After reflecting on what makes them so good, I realized what the secret was to them. They are a two-syllable name that is derived from combining two unrelated one-syllable words together (e.g., Post + Gres, Click + House). Each individual word has its own meaning. It is only when you put them together does it mean the database.
Given this, I henceforth contend that the best way to name a DBMS is to combine two one-syllable words."
Noise + Page
[1]: https://www.cs.cmu.edu/~pavlo/blog/2020/03/on-naming-a-datab...
Let me first say sorry. I know it's a bit unrelated.. but it seems like the right people are here. Is there any kind of open source database that is close to Amazon's QLDB? ideally as a postgresql plugin.
Also: is there any "distributed database system" that allows to synchronize for example some tables (or even specific fields) of a server-side database with a third-party client (which might be sqlite vs postgresql in the server side), so that only part of the database is synchronized, in a secure way? this "slave" should not be trusted, think about it as a web user.
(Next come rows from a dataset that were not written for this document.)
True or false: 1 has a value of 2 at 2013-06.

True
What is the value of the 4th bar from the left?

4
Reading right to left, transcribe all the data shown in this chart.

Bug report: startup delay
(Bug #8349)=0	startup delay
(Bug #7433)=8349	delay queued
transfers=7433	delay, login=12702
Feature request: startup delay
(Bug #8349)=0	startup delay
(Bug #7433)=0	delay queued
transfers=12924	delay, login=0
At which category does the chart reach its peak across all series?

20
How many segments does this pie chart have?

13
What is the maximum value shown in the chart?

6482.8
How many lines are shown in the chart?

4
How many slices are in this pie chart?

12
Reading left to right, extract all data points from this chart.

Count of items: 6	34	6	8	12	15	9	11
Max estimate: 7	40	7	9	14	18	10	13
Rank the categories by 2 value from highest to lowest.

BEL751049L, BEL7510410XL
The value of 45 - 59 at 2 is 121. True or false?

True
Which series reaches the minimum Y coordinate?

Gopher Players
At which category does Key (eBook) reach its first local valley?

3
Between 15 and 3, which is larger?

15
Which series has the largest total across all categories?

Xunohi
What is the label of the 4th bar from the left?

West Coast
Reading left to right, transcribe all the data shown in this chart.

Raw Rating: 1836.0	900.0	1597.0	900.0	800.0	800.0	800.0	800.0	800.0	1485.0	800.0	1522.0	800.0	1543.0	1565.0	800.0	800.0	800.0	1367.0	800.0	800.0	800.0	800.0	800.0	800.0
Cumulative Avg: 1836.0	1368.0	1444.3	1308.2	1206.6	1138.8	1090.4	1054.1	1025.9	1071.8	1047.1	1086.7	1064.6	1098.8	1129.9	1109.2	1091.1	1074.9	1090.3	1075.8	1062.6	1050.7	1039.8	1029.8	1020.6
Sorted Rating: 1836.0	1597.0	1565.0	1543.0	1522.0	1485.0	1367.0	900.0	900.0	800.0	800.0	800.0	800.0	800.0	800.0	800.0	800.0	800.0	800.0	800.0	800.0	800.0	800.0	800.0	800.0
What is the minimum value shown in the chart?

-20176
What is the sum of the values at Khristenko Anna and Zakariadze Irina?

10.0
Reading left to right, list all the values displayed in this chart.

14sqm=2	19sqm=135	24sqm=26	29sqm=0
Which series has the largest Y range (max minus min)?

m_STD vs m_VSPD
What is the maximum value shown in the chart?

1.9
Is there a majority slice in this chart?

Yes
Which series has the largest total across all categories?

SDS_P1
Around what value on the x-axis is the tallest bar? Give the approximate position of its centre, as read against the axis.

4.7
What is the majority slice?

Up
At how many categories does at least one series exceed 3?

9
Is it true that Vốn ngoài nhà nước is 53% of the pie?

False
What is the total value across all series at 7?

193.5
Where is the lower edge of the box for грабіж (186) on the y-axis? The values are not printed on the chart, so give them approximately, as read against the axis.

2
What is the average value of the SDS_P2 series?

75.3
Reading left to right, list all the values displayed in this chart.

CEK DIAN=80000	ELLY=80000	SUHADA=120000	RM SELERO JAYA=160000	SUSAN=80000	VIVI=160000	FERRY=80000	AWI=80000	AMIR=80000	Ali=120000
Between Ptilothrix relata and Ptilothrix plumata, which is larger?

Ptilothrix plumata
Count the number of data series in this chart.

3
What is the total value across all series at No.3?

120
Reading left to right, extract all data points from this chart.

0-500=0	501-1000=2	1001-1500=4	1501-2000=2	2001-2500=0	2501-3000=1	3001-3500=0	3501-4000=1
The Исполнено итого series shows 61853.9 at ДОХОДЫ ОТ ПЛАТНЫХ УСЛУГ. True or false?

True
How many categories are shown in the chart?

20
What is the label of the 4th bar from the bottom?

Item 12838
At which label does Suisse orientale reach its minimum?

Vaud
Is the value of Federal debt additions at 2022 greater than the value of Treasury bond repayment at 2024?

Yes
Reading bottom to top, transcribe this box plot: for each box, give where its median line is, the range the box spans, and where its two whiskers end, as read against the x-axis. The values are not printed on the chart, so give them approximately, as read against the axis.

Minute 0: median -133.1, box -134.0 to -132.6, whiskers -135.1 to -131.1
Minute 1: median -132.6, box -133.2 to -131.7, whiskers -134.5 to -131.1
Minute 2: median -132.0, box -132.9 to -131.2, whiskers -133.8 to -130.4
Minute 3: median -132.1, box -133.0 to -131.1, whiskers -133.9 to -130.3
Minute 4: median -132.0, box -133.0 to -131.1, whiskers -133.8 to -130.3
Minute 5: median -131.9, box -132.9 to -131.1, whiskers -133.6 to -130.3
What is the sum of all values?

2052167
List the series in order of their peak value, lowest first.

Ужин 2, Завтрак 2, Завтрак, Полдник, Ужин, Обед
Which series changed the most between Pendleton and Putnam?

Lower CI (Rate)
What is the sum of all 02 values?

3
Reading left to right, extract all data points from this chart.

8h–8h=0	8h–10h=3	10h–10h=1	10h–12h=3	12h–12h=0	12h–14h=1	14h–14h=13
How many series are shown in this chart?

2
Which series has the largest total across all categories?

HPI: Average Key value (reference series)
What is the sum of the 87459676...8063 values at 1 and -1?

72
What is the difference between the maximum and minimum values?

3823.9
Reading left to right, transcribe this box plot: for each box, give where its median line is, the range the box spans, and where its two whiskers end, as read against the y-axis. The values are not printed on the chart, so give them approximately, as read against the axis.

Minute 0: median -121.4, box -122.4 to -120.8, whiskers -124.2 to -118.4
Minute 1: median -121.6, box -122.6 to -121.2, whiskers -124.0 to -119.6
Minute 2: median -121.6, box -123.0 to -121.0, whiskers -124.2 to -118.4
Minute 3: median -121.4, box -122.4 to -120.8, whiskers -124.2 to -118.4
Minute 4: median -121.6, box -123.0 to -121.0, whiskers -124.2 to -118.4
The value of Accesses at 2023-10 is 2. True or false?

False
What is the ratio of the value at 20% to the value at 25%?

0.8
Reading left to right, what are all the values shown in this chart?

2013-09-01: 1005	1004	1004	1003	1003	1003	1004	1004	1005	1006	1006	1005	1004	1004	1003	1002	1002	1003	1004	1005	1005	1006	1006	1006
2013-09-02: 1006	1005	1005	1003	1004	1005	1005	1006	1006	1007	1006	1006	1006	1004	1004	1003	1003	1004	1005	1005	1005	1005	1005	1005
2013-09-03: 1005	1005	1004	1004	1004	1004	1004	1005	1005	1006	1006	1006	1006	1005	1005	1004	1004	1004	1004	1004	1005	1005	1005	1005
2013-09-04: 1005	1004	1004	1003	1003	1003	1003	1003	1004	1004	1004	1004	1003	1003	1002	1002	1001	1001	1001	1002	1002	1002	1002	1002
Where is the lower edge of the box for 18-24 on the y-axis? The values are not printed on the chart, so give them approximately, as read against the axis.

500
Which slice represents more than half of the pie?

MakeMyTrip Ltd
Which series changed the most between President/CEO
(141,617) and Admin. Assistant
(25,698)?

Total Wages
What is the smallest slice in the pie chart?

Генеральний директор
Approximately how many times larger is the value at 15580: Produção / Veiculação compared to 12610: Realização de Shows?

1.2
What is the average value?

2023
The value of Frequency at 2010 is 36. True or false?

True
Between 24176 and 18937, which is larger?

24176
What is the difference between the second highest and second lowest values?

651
Looks like Peloton finally got too popular for Andy Pavlo to keep using their name for the project.
Sort of a shame, I thought the old name was a more apt analogy for the goals of the system.
This is really cool.
Does anybody know how you implement multiversion concurrency control?
I'm trying to implement it in a toy project that simulates bank accounts withdrawing and depositing money in a multithreaded scenario where no money should be lost or created.
I found that the algorithm only worked when I considered only write timestamps. If there is a write timestamp that is greater than this commit's write timestamp, then abort and retry.
This is using several buzzwords some database vendors are already using to promote their fully managed solutions, yet the "autonomy" of this dbms appears to be limited to SQL tuning.
I don't even see references to high availability configuration and how this would withstand transactional load and be resilient enough in comparison with more mature engines.
Would it be able to apply some (most) of these technics to other RDBMS like PostgreSQL and MySQL? Maybe some of (non private/secure) information about the queries/stats could be sent back to a centralised server that would be ingested by the ML model making it even "smarter".
They have to limit the scope somewhere.
It seems like "Self-Driving" to the authors means simply that it has a query optimizer using ML.
I would counter that idea by suggesting that a more foolproof database would also incorporate truly solid auto-scaling, and global replication, so that one can just throw immense amounts of data into tables, while retaining fast CRUD operations worldwide, without any DBA support required. A little bit like the direction CockroachDB and TiDB are headed, perhaps.